WHAT THE TASK ASKS = List every line of the data below that contains the word "country".

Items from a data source
..............................
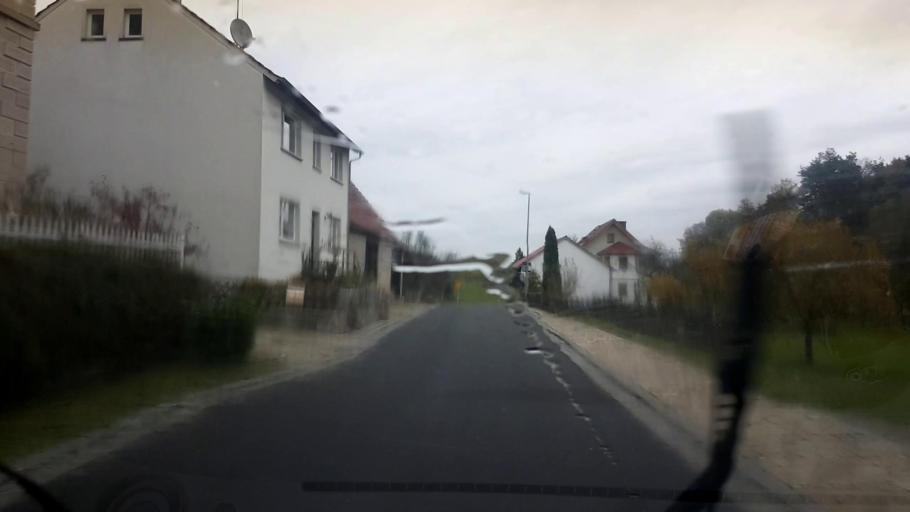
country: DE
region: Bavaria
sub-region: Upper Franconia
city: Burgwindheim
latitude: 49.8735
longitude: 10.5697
..............................
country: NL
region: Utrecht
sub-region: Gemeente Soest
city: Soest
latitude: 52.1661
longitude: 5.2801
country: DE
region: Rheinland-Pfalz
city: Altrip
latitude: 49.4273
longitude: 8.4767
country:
..............................
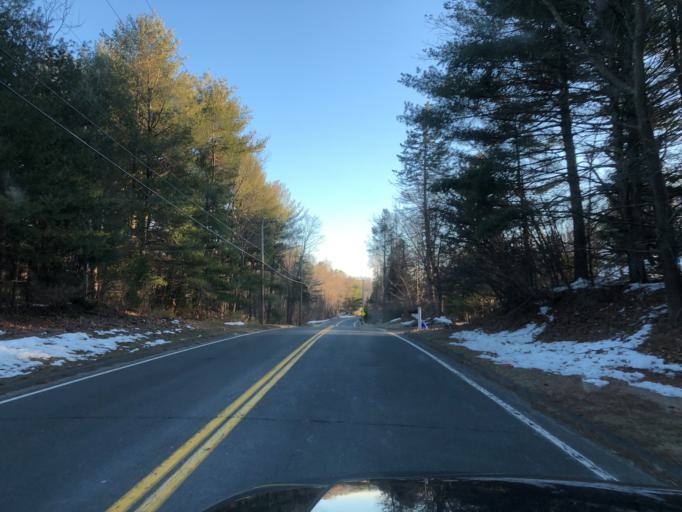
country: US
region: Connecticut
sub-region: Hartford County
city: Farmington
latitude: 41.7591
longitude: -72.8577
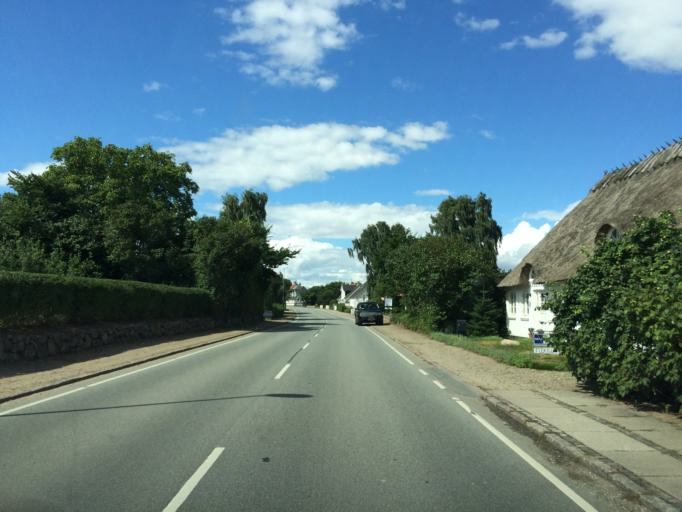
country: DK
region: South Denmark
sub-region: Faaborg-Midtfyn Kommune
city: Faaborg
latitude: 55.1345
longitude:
..............................
RESULT OF THE TASK =
country: DE
country: NL
country: DE
country:
country: US
country: DK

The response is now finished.